Mine are like the one in the middle.

The Seneca Falls ones if original company should be good.

The Tuttle tooth ones are what to get, at least 6 foot long.


----------



## SOCOM42 (Nov 9, 2012)

I am surprised that not too many know about these saws.

They were the mainstay for logging for over a hundred years here in this country.

Used right into the late 30's for pro logging and even later by individuals.

Saws in general replaced axes for logging early on when rolled stock appeared for the blades.

They are faster and less waste material.

They were used for beam squaring, one man on top and one in a pit pulling the saw up and down.


----------



## Redneck (Oct 6, 2016)

I'm certainly no expert in this field but that doesn't stop me from being prepared. I keep several of the 30" Bahco bow saws. They are well reviewed and I prefer having something one person can use. They are cheap enough you can afford several. I wouldn't trust myself to sharpen such a complicated blade, so I just keep a bunch of replacement blades.

https://www.amazon.com/dp/B0001IX7TW/ref=twister_B01K2M4LT6?_encoding=UTF8&th=1


----------



## Back Pack Hack (Sep 15, 2016)

Bahco also carries different blades for green v seasoned wood. Seasoned wood blades are numbered with a 51, green wood blades are numbered with a 23.


----------



## rice paddy daddy (Jul 17, 2012)

SOCOM42 said:


> I am surprised that not too many know about these saws.
> 
> They were the mainstay for logging for over a hundred years here in this country.
> 
> ...


About 40 years ago, I worked for a lumber company that dated from 1885. There were saws like that just laying around. Two man, and one man, buck saws & crosscut.
Love to have one now.

I keep a bow saw, come-along, hatchet, small shovel, machete and a few other tools under the back seat of my truck. 
You just never know when you might need something.............................


----------



## Mad Trapper (Feb 12, 2014)

SOCOM42 said:


> I am surprised that not too many know about these saws.
> 
> They were the mainstay for logging for over a hundred years here in this country.
> 
> ...


My grandparents and uncles used crosscut saws until chainsaws became cheaply available. Bucked logs got made into firewood chunks using a cordwood saw ran off a tractor PTO

In college days, I rented a big log cabin home , up in the woods w/four classmates, that we heated with wood. The gypsy moths had killed a hillside of red oaks nearby and we cut those standing dead trees with crosscuts.

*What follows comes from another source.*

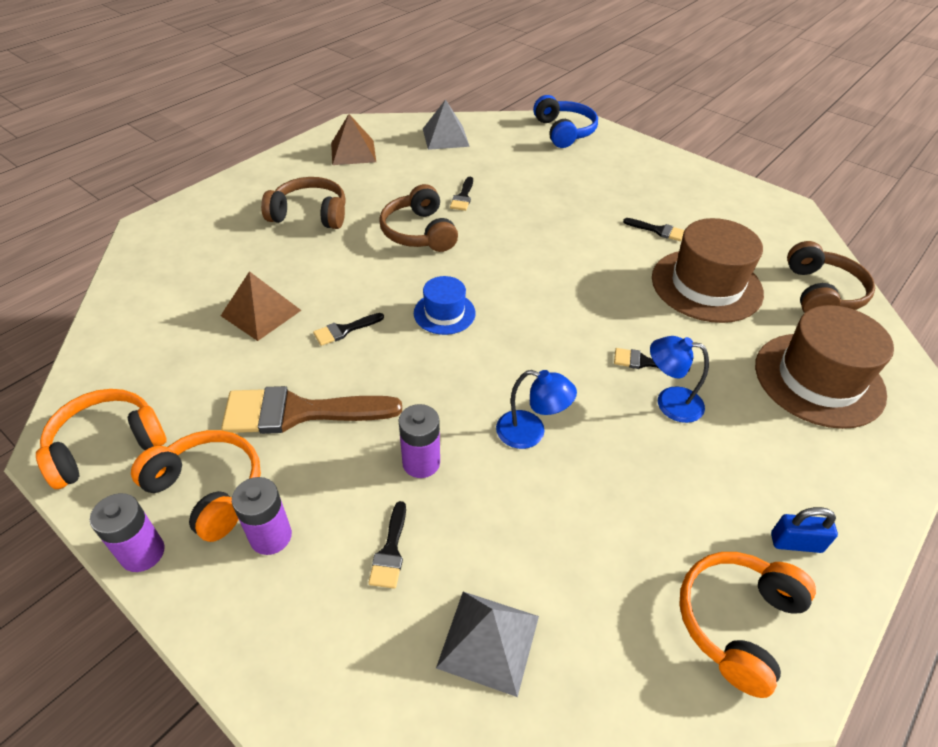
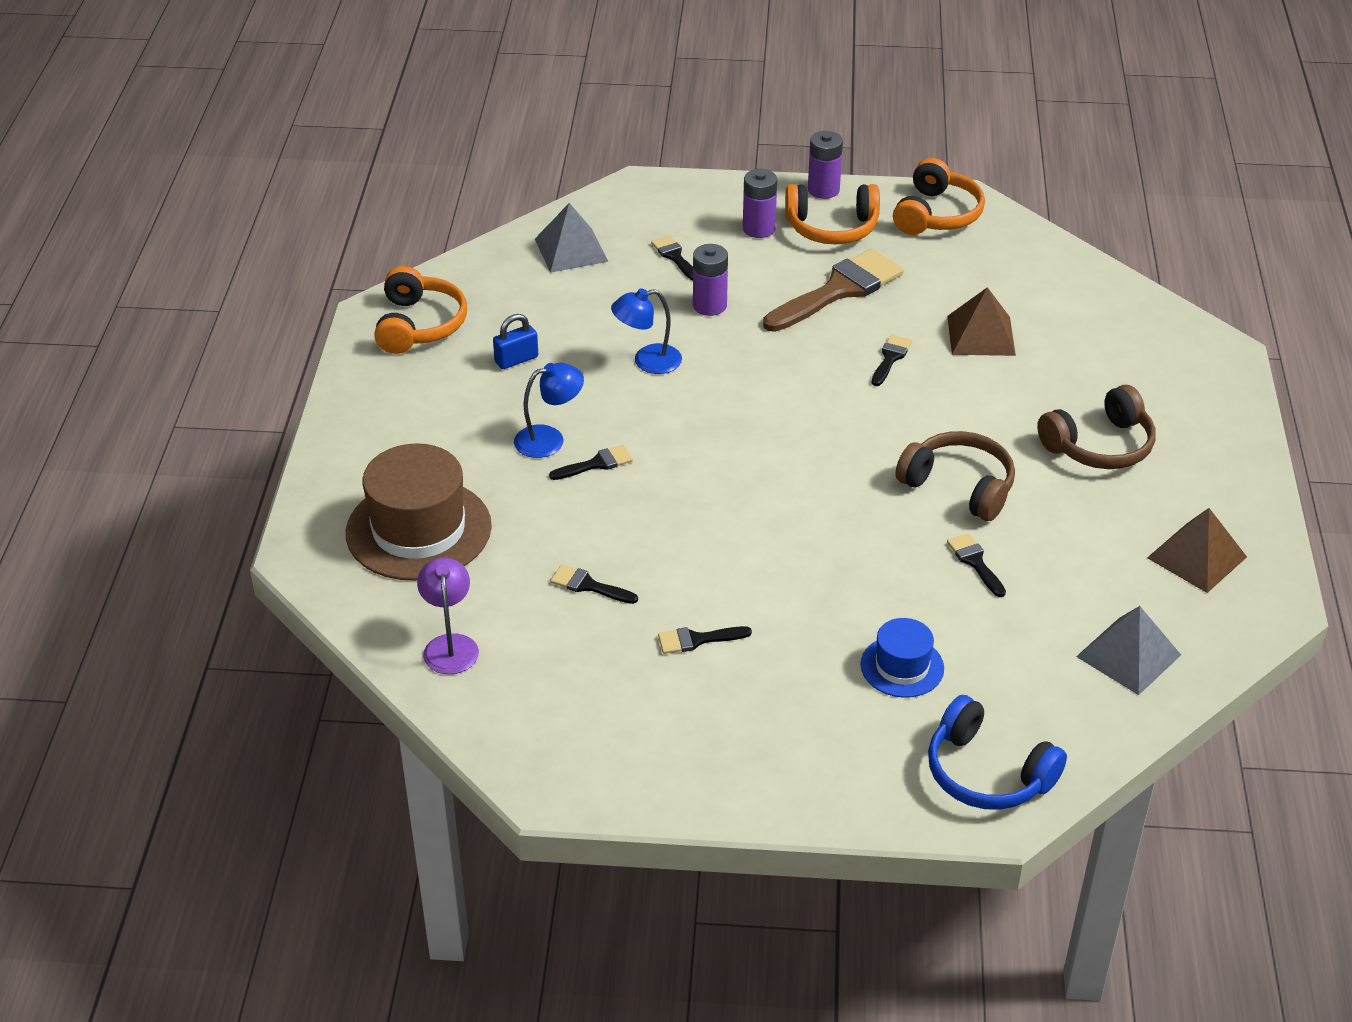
camera: 145 degrees right, 5 degrees down
(444, 313) = (824, 416): blue hat -> blue hat (902, 666)
(706, 285) = (588, 585): brown hat -> black brush
(796, 543) = (394, 386): blue padlock -> blue padlock (516, 359)
(821, 293) = (450, 645): brown headphones -> purple lamp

Once a tree was down two people would saw. Two would use fulcrums/hardwood spars/peaveys to keep the logs positioned and from pinching the saw. One guy would rest. Depending on the size of the cuts, we'd rotate a sawyer to resting, and a log mover to sawing.

I've lots of time on crosscuts.....


----------



## Inor (Mar 22, 2013)

I vote for the Swede saws as well. They are inexpensive and work great. I have a 36" and always keep several extra blades on hand. As they get dull, just replace the blade rather than trying to resharpen. At about $3-4 for a new blade, there is no reason to go through the hassle of resharpening.

https://www.leevalley.com/en-us/shop/tools/hand-tools/saws/bow/67856-european-buck-saws


----------



## Mad Trapper (Feb 12, 2014)

Inor said:


> I vote for the Swede saws as well. They are inexpensive and work great. I have a 36" and always keep several extra blades on hand. As they get dull, just replace the blade rather than trying to resharpen. At about $3-4 for a new blade, there is no reason to go through the hassle of resharpening.
> 
> https://www.leevalley.com/en-us/shop/tools/hand-tools/saws/bow/67856-european-buck-saws


Inor, good call.

The nature of the steel on those blades make home sharpening near impossible. I tried that. Buy quality blades, not "Chinesium" ones.

Those saws have a narrow kerf and cut quick if the wood is not too big. Rather than big crosscuts they used large versions of those years ago for pulpwood.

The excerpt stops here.